### What is being asked
Gather every line in the records below that contains the word "iron".

(Data items)
+++
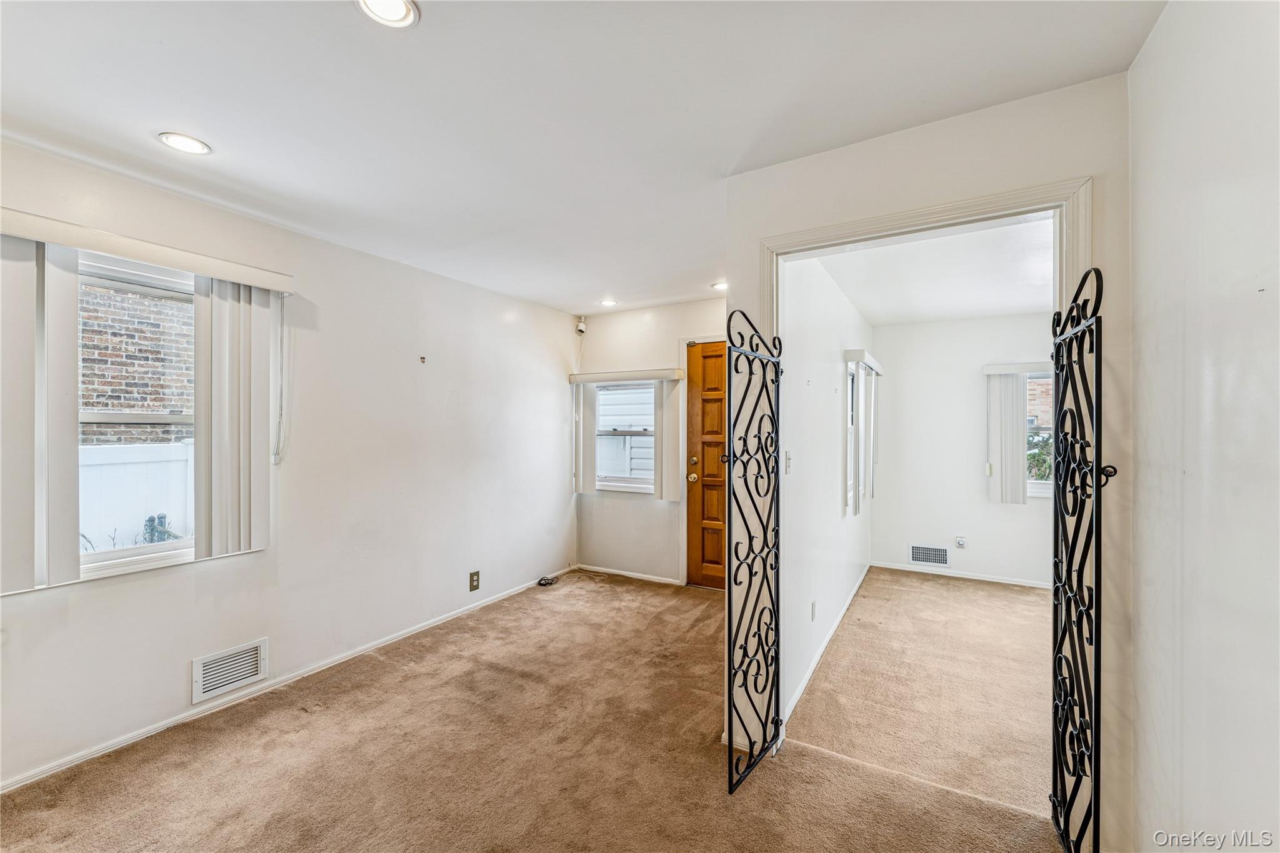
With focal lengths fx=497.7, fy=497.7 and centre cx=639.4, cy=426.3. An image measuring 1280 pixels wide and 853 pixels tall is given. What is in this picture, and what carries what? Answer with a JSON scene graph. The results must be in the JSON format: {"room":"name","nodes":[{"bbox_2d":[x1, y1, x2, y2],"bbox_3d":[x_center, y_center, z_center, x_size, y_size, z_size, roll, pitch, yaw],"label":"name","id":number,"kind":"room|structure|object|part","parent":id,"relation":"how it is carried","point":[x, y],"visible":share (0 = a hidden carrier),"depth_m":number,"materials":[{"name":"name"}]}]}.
{"room":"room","nodes":[
{"label":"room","id":0,"kind":"room"},
{"bbox_2d":[0,135,559,792],"bbox_3d":[-1.858,0.162,2.859,0.162,2.487,5.047,0,0,30],"label":"left wall","id":1,"kind":"structure","parent":0,"point":[454,349],"depth_m":2.85,"materials":[{"name":"white paint"}]},
{"bbox_2d":[73,247,197,580],"bbox_3d":[-2.297,-0.046,2.173,0.112,1.356,0.885,0,0,30],"label":"window","id":2,"kind":"structure","parent":1,"relation":"in","point":[129,550],"depth_m":2.24,"materials":[{"name":"white"}]},
{"bbox_2d":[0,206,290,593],"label":"vertical blind","id":3,"kind":"object","parent":1,"relation":"attached to","point":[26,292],"visible":0.98,"depth_m":2.05,"materials":[{"name":"white plastic"}]},
{"bbox_2d":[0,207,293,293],"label":"blind valance","id":4,"kind":"object","parent":1,"relation":"attached to","point":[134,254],"visible":0.98,"depth_m":2.06,"materials":[{"name":"white"}]},
{"bbox_2d":[273,295,286,463],"bbox_3d":[-1.870,-0.246,2.591,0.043,0.855,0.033,0,0,30],"label":"blind cord","id":5,"kind":"object","parent":4,"relation":"hanging from","point":[281,352],"visible":0.97,"depth_m":2.59,"materials":[{"name":"white plastic"}]},
{"bbox_2d":[191,638,268,702],"bbox_3d":[-1.994,1.178,2.424,0.015,0.197,0.308,0,0,30],"label":"wall vent","id":6,"kind":"object","parent":1,"relation":"attached to","point":[231,680],"visible":0.98,"depth_m":2.42,"materials":[{"name":"white metal"}]},
{"bbox_2d":[0,568,579,793],"bbox_3d":[-1.735,1.356,2.885,0.014,0.070,4.463,0,0,30],"label":"baseboard","id":7,"kind":"structure","parent":1,"relation":"attached to","point":[81,754],"depth_m":2.45,"materials":[{"name":"white paint"}]},
{"bbox_2d":[418,354,426,363],"bbox_3d":[-1.437,-0.444,3.305,0.044,0.051,0.034,0,0,30],"label":"wall hook","id":8,"kind":"object","parent":1,"relation":"attached to","point":[422,359],"visible":0.98,"depth_m":3.31,"materials":[{"name":"metal"}]},
{"bbox_2d":[468,570,480,591],"bbox_3d":[-1.229,1.150,3.701,0.011,0.141,0.085,0,0,30],"label":"wall outlet","id":9,"kind":"object","parent":1,"relation":"attached to","point":[474,588],"visible":0.98,"depth_m":3.69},
{"bbox_2d":[0,568,1066,852],"bbox_3d":[-0.261,1.412,1.750,3.950,0.105,4.930,0,0,30],"label":"carpet floor","id":10,"kind":"structure","parent":0,"point":[324,712],"depth_m":2.03,"materials":[{"name":"carpet"}]},
{"bbox_2d":[536,575,558,586],"bbox_3d":[-0.812,1.350,4.364,0.124,0.057,0.154,0,0,30],"label":"cable","id":11,"kind":"object","parent":10,"relation":"on","point":[547,580],"visible":0.98,"depth_m":4.33,"materials":[{"name":"black plastic"}]},
{"bbox_2d":[0,0,1166,314],"bbox_3d":[-0.463,-1.127,1.841,3.900,0.113,4.779,0,0,30],"label":"ceiling","id":12,"kind":"structure","parent":0,"point":[206,127],"depth_m":1.66,"materials":[{"name":"white paint"}]},
{"bbox_2d":[156,131,211,154],"bbox_3d":[-1.754,-1.091,1.919,0.164,0.007,0.162,0,0,30],"label":"recessed light","id":13,"kind":"object","parent":12,"relation":"in","point":[194,145],"visible":0.98,"depth_m":1.91,"materials":[{"name":"white"}]},
{"bbox_2d":[354,0,420,28],"bbox_3d":[-0.660,-1.096,1.285,0.162,0.010,0.161,0,0,30],"label":"recessed light","id":14,"kind":"object","parent":12,"relation":"in","point":[404,10],"visible":0.98,"depth_m":1.31,"materials":[{"name":"white"}]},
{"bbox_2d":[598,298,618,306],"bbox_3d":[-0.277,-1.071,4.304,0.175,0.013,0.173,0,0,30],"label":"recessed light","id":15,"kind":"object","parent":12,"relation":"in","point":[607,302],"visible":0.99,"depth_m":4.29,"materials":[{"name":"white"}]},
{"bbox_2d":[710,280,728,290],"bbox_3d":[0.627,-1.077,3.816,0.168,0.009,0.165,0,0,30],"label":"recessed light","id":16,"kind":"object","parent":12,"relation":"in","point":[717,287],"visible":0.78,"depth_m":3.81,"materials":[{"name":"white"}]},
{"bbox_2d":[571,298,728,587],"bbox_3d":[0.432,0.150,4.366,2.439,2.482,0.157,0,0,30],"label":"entry wall","id":17,"kind":"structure","parent":0,"point":[665,309],"depth_m":4.55,"materials":[{"name":"white paint"}]},
{"bbox_2d":[575,316,586,335],"bbox_3d":[-0.559,-0.964,4.748,0.079,0.158,0.078,0,0,30],"label":"security camera","id":18,"kind":"object","parent":17,"relation":"attached to","point":[579,327],"visible":0.98,"depth_m":4.72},
{"bbox_2d":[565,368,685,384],"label":"window valance","id":19,"kind":"object","parent":17,"relation":"attached to","point":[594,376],"visible":0.98,"depth_m":4.42,"materials":[{"name":"white"}]},
{"bbox_2d":[594,381,656,491],"bbox_3d":[-0.104,0.087,4.611,0.766,1.024,0.137,0,0,30],"label":"window","id":20,"kind":"structure","parent":17,"relation":"in","point":[607,479],"depth_m":4.65,"materials":[{"name":"white"}]},
{"bbox_2d":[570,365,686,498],"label":"vertical blind","id":21,"kind":"object","parent":17,"relation":"attached to","point":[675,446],"visible":0.97,"depth_m":4.47,"materials":[{"name":"white plastic"}]},
{"bbox_2d":[578,563,683,586],"bbox_3d":[-0.123,1.354,4.570,1.018,0.063,0.013,0,0,30],"label":"baseboard","id":22,"kind":"structure","parent":17,"relation":"attached to","point":[624,573],"depth_m":4.55,"materials":[{"name":"white paint"}]},
{"bbox_2d":[685,338,729,586],"bbox_3d":[0.827,0.345,4.150,0.912,2.077,0.125,0,0,30],"label":"front door","id":23,"kind":"structure","parent":17,"relation":"in","point":[715,553],"depth_m":4.30,"materials":[{"name":"brown wood"}]},
{"bbox_3d":[0.471,0.455,4.433,0.075,0.075,0.083,0,0,30],"label":"doorknob","id":24,"kind":"part","parent":23,"relation":"part of","materials":[{"name":"gold metal"}]},
{"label":"deadbolt","id":25,"kind":"part","parent":23,"relation":"part of","materials":[{"name":"gold metal"}]},
{"bbox_2d":[776,251,874,729],"bbox_3d":[1.433,0.163,3.723,0.131,2.485,3.596,0,0,30],"label":"bedroom side wall","id":26,"kind":"structure","parent":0,"point":[837,369],"depth_m":2.93,"materials":[{"name":"white paint"}]},
{"bbox_2d":[783,448,792,474],"bbox_3d":[0.741,0.180,2.485,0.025,0.120,0.066,0,0,30],"label":"light switch","id":27,"kind":"object","parent":26,"relation":"attached to","point":[787,456],"visible":0.98,"depth_m":2.48,"materials":[{"name":"white plastic"}]},
{"bbox_2d":[809,600,816,620],"bbox_3d":[0.992,1.055,2.849,0.013,0.114,0.071,0,0,30],"label":"wall outlet","id":28,"kind":"object","parent":26,"relation":"attached to","point":[812,605],"visible":0.97,"depth_m":2.83,"materials":[{"name":"white"}]},
{"bbox_2d":[780,563,868,728],"bbox_3d":[1.376,1.360,3.499,0.014,0.073,3.071,0,0,30],"label":"baseboard","id":29,"kind":"structure","parent":26,"relation":"attached to","point":[805,682],"depth_m":2.93,"materials":[{"name":"white paint"}]},
{"bbox_2d":[845,361,859,511],"bbox_3d":[1.699,0.090,4.073,0.141,1.156,0.686,0,0,30],"label":"side window","id":30,"kind":"structure","parent":26,"relation":"in","point":[850,394],"depth_m":4.17,"materials":[{"name":"white"}]},
{"bbox_2d":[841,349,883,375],"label":"window valance","id":31,"kind":"object","parent":26,"relation":"attached to","point":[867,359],"visible":0.92,"depth_m":3.93,"materials":[{"name":"white"}]},
{"bbox_2d":[842,350,883,513],"bbox_3d":[1.928,0.059,4.271,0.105,1.263,1.065,0,0,30],"label":"vertical blind","id":32,"kind":"object","parent":26,"relation":"attached to","point":[860,352],"visible":0.97,"depth_m":4.06,"materials":[{"name":"white plastic"}]},
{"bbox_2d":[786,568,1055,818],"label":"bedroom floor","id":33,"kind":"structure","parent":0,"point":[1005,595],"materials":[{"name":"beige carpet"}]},
{"bbox_2d":[725,68,1134,843],"bbox_3d":[1.076,0.145,1.824,1.506,2.478,0.124,0,0,30],"label":"partition wall","id":34,"kind":"structure","parent":0,"point":[760,227],"depth_m":1.68,"materials":[{"name":"paint"}]},
{"bbox_2d":[724,309,783,795],"bbox_3d":[0.450,0.457,1.964,0.062,1.756,0.517,0,0,35],"label":"iron gate","id":35,"kind":"object","parent":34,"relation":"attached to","point":[745,476],"visible":0.98,"depth_m":1.91,"materials":[{"name":"black metal"}]},
{"bbox_2d":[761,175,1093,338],"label":"door frame","id":36,"kind":"structure","parent":34,"relation":"attached to","point":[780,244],"depth_m":1.72,"materials":[{"name":"white paint"}]},
{"bbox_2d":[1050,264,1111,850],"bbox_3d":[1.275,0.432,1.454,0.067,1.782,0.560,0,0,30],"label":"iron gate","id":37,"kind":"object","parent":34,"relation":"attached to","point":[1078,784],"visible":0.96,"depth_m":1.43,"materials":[{"name":"black metal"}]},
{"bbox_2d":[818,215,1053,325],"bbox_3d":[2.389,-1.060,3.252,2.108,0.116,3.303,0,0,30],"label":"bedroom ceiling","id":38,"kind":"structure","parent":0,"point":[935,314],"depth_m":3.36,"materials":[{"name":"white paint"}]},
{"bbox_2d":[872,311,1053,586],"bbox_3d":[3.208,0.182,4.568,2.059,2.448,0.142,0,0,30],"label":"bedroom back wall","id":39,"kind":"structure","parent":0,"point":[885,329],"depth_m":4.66,"materials":[{"name":"white paint"}]},
{"bbox_2d":[908,543,951,566],"bbox_3d":[2.721,1.208,4.683,0.344,0.197,0.013,0,0,30],"label":"wall vent","id":40,"kind":"object","parent":39,"relation":"attached to","point":[922,558],"visible":0.99,"depth_m":4.68,"materials":[{"name":"metal"}]},
{"bbox_2d":[954,535,966,548],"bbox_3d":[2.918,1.052,4.532,0.075,0.113,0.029,0,0,30],"label":"wall socket","id":41,"kind":"object","parent":39,"relation":"attached to","point":[960,540],"visible":0.99,"depth_m":4.53,"materials":[{"name":"white plastic"}]},
{"bbox_2d":[871,560,1052,588],"bbox_3d":[3.174,1.369,4.487,1.970,0.066,0.013,0,0,30],"label":"baseboard","id":42,"kind":"structure","parent":39,"relation":"attached to","point":[1020,583],"depth_m":4.57,"materials":[{"name":"white paint"}]},
{"bbox_2d":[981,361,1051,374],"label":"window valance","id":43,"kind":"object","parent":39,"relation":"attached to","point":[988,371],"visible":0.52,"depth_m":4.27,"materials":[{"name":"white"}]},
{"bbox_2d":[981,361,1056,504],"bbox_3d":[3.522,0.068,4.202,1.026,1.204,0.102,0,0,30],"label":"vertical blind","id":44,"kind":"object","parent":39,"relation":"attached to","point":[1015,484],"visible":0.71,"depth_m":4.37,"materials":[{"name":"white plastic"}]},
{"bbox_2d":[1025,369,1054,497],"bbox_3d":[3.588,0.063,4.345,0.777,1.126,0.134,0,0,30],"label":"window","id":45,"kind":"structure","parent":39,"relation":"in","point":[1038,490],"depth_m":4.38,"materials":[{"name":"white"}]},
{"bbox_2d":[1125,0,1279,852],"bbox_3d":[0.809,0.149,0.214,0.125,2.536,3.367,0,0,30],"label":"right wall","id":46,"kind":"structure","parent":0,"point":[1138,262],"depth_m":1.10,"materials":[{"name":"white paint"}]},
{"label":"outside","id":47,"kind":"structure","parent":0,"visible":0},
{"bbox_2d":[80,278,194,443],"bbox_3d":[-5.694,-0.445,5.560,0.331,4.511,4.035,0,0,30],"label":"brick building","id":48,"kind":"structure","parent":47,"point":[159,401],"depth_m":5.46,"materials":[{"name":"brick"}]},
{"bbox_2d":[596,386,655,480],"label":"neighboring house siding","id":49,"kind":"structure","parent":47,"point":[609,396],"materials":[{"name":"white plastic"}]},
{"bbox_2d":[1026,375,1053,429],"label":"brick building","id":50,"kind":"structure","parent":47,"point":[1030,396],"depth_m":8.60,"materials":[{"name":"brick"}]},
{"label":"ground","id":51,"kind":"structure","parent":47,"visible":0},
{"bbox_2d":[76,442,191,554],"bbox_3d":[-4.679,0.896,4.221,0.133,1.503,4.274,0,0,30],"label":"white fence","id":52,"kind":"object","parent":51,"relation":"on","point":[141,523],"visible":0.25,"depth_m":4.41,"materials":[{"name":"white plastic"}]},
{"bbox_2d":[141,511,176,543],"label":"pipes","id":53,"kind":"object","parent":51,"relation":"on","point":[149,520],"visible":0.34,"depth_m":4.55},
{"bbox_2d":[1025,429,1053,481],"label":"shrub","id":54,"kind":"object","parent":51,"relation":"on","point":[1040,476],"visible":0.19,"depth_m":6.74,"materials":[{"name":"green plant"}]}
]}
+++
### Solved problem
{"bbox_2d":[724,309,783,795],"bbox_3d":[0.450,0.457,1.964,0.062,1.756,0.517,0,0,35],"label":"iron gate","id":35,"kind":"object","parent":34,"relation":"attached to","point":[745,476],"visible":0.98,"depth_m":1.91,"materials":[{"name":"black metal"}]},
{"bbox_2d":[1050,264,1111,850],"bbox_3d":[1.275,0.432,1.454,0.067,1.782,0.560,0,0,30],"label":"iron gate","id":37,"kind":"object","parent":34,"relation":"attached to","point":[1078,784],"visible":0.96,"depth_m":1.43,"materials":[{"name":"black metal"}]},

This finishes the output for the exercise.